Security framework for AI agents
Open-source middleware that detects and defends against AI Agent Traps. Scan inputs, RAG chunks, and outputs before they reach your LLM.
$
npm install @stylusnexus/agentarmor
What it detects
Shipped
Content Injection
Hidden HTML, metadata injection, dynamic cloaking, syntactic masking
Shipped
Behavioural Control
Jailbreak patterns, data exfiltration, unauthorized sub-agent spawning
Shipped
Cognitive State
RAG poisoning, memory poisoning, contextual learning manipulation
Shipped
Semantic Manipulation
Biased framing, oversight evasion, persona hyperstition
Shipped
ML Classifier
DeBERTa-v3 multi-label model via ONNX. Optional async detection alongside regex patterns.
Planned
Systemic + HITL
Congestion, cascades, collusion, approval fatigue, social engineering
Quick start
import { AgentArmor } from '@stylusnexus/agentarmor';
const armor = new AgentArmor();
// Scan any text before it reaches your LLM
const result = armor.scanSync(userInput);
if (result.threats.length > 0) {
console.log('Threats detected:', result.threats);
const safe = armor.sanitize(userInput, result);
}
// Filter RAG chunks before context assembly
const clean = armor.scanRAGChunksSync(chunks)
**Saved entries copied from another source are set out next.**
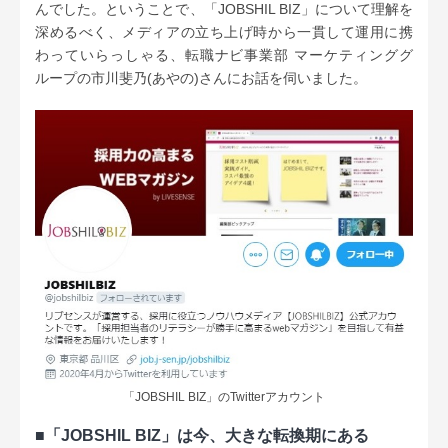
んでした。ということで、「JOBSHIL BIZ」について理解を
深めるべく、メディアの立ち上げ時から一貫して運用に携
わっていらっしゃる、転職ナビ事業部 マーケティンググ
ループの
市川斐乃(あやの)
さんにお話を伺いました。
「JOBSHIL BIZ」のTwitterアカウント
■「JOBSHIL BIZ」は今、大きな転換期にある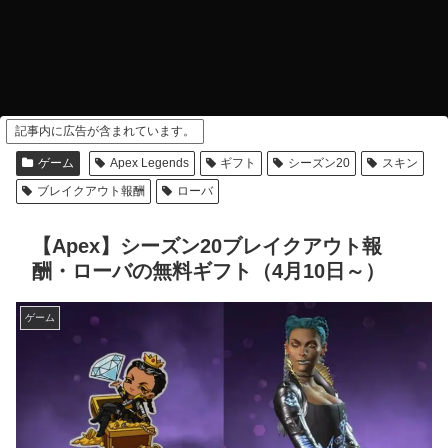
記事内に広告が含まれています。
ゲーム
Apex Legends
ギフト
シーズン20
スキン
ブレイクアウト報酬
ローバ
【Apex】シーズン20ブレイクアウト報
酬・ローバの無料ギフト（4月10日～）
ゲーム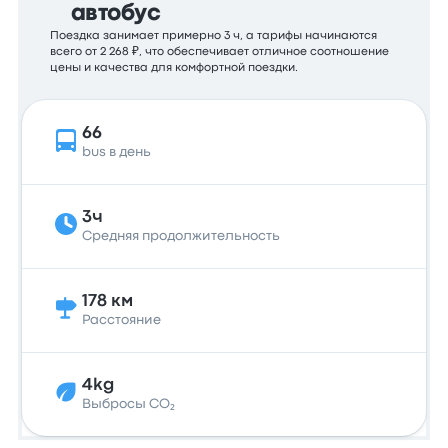
автобус
Поездка занимает примерно 3 ч, а тарифы начинаются
всего от 2 268 ₽, что обеспечивает отличное соотношение
цены и качества для комфортной поездки.
66
bus в день
3ч
Средняя продолжительность
178 км
Расстояние
4kg
Выбросы CO₂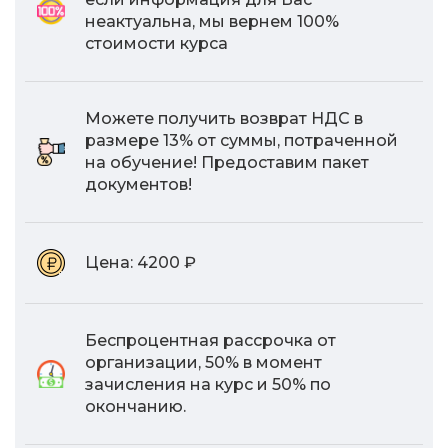
неактуальна, мы вернем 100%
стоимости курса
Можете получить возврат НДС в
размере 13% от суммы, потраченной
на обучение! Предоставим пакет
документов!
Цена:
4200 ₽
Беспроцентная рассрочка от
организации, 50% в момент
зачисления на курс и 50% по
окончанию.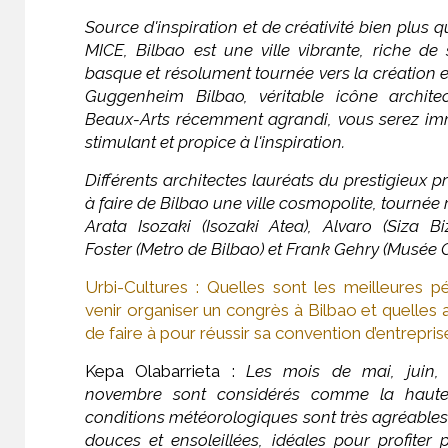
Source d'inspiration et de créativité bien plus 
MICE, Bilbao est une ville vibrante, riche de
basque et résolument tournée vers la création e
Guggenheim Bilbao, véritable icône archit
Beaux-Arts récemment agrandi, vous serez im
stimulant et propice à l'inspiration.
Différents architectes lauréats du prestigieux pr
à faire de Bilbao une ville cosmopolite, tournée 
Arata Isozaki (Isozaki Atea), Alvaro (Siza 
Foster (Metro de Bilbao) et Frank Gehry (Musée
Urbi-Cultures : Quelles sont les meilleures p
venir organiser un congrès à Bilbao et quelles 
de faire à pour réussir sa convention d’entrepr
Kepa Olabarrieta :
Les mois de mai, juin, 
novembre sont considérés comme la haute
conditions météorologiques sont très agréable
douces et ensoleillées, idéales pour profiter 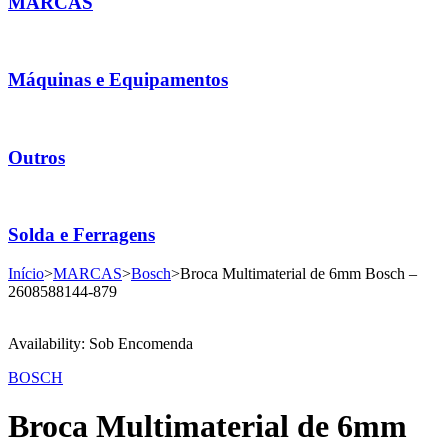
MARCAS
Máquinas e Equipamentos
Outros
Solda e Ferragens
Início
>
MARCAS
>
Bosch
>
Broca Multimaterial de 6mm Bosch –
2608588144-879
Availability:
Sob Encomenda
BOSCH
Broca Multimaterial de 6mm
.filter(r => r.threats.length === 0);
Eval results (v0.4.0 patterns)
| Strictness | Detection Rate | False Positive Rate |
|---|---|---|
| Permissive | 96.4% | 0.0% |
| Balanced | 100% | 0.0% |
| Strict | 100% | 0.0% |
72 curated samples (50 adversarial, 22 benign) from WASP, HackAPrompt, Greshake et al., and real-world incidents.